◆ Required work: Set down all of the data exactly. Pictures stay out of the copy.

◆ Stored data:
_ _ _ _ _
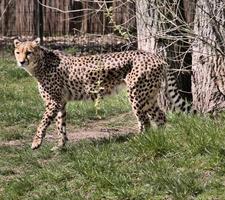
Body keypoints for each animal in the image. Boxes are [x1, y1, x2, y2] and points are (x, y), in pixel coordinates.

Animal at [13, 38, 190, 150]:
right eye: (17, 52)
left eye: (29, 52)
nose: (21, 62)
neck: (40, 64)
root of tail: (156, 57)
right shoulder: (61, 103)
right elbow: (60, 125)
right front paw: (60, 146)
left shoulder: (53, 103)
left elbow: (42, 123)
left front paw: (36, 143)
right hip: (148, 96)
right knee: (160, 117)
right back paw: (160, 138)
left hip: (136, 95)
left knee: (145, 121)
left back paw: (139, 141)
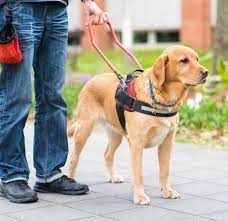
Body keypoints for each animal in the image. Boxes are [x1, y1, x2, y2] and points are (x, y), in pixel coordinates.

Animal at [67, 45, 208, 205]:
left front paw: (167, 191)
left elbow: (165, 171)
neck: (162, 98)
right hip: (84, 129)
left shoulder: (167, 143)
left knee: (107, 154)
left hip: (116, 134)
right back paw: (71, 180)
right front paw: (140, 196)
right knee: (74, 157)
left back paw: (113, 176)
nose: (206, 73)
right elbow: (138, 174)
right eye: (184, 60)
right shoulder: (136, 144)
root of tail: (93, 78)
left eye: (197, 59)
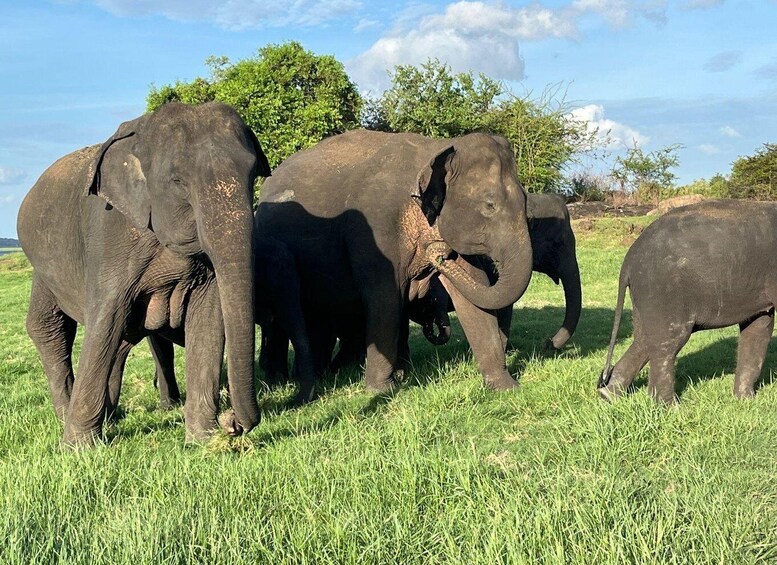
_ _ _ _ _
◆ Task answer:
Body keypoints for each animal in the image. Boxes are [x1, y1, x2, y2] and points are (x, y), in pixel coordinates.

Animal at [13, 38, 190, 150]:
right eye: (17, 52)
left eye: (29, 52)
nose: (21, 62)
neck: (40, 64)
root of tail: (156, 57)
right shoulder: (61, 103)
right elbow: (60, 125)
right front paw: (60, 146)
left shoulder: (53, 103)
left elbow: (42, 123)
left front paw: (36, 143)
right hip: (148, 96)
right knee: (160, 117)
right back paw: (160, 138)
left hip: (136, 95)
left knee: (145, 121)
left back paw: (139, 141)
Body keypoints for each animal in the image. Boxes are [x1, y1, x2, y2] and points are (x, y), in pixel coordinates.

Animal at [67, 45, 208, 205]:
left front paw: (167, 191)
left elbow: (165, 171)
neck: (162, 98)
right hip: (84, 129)
left shoulder: (167, 143)
left knee: (107, 154)
left hip: (116, 134)
right back paw: (71, 180)
right front paw: (140, 196)
right knee: (74, 157)
left back paw: (113, 176)
nose: (206, 73)
right elbow: (138, 174)
right eye: (184, 60)
right shoulder: (136, 144)
root of tail: (93, 78)
left eye: (197, 59)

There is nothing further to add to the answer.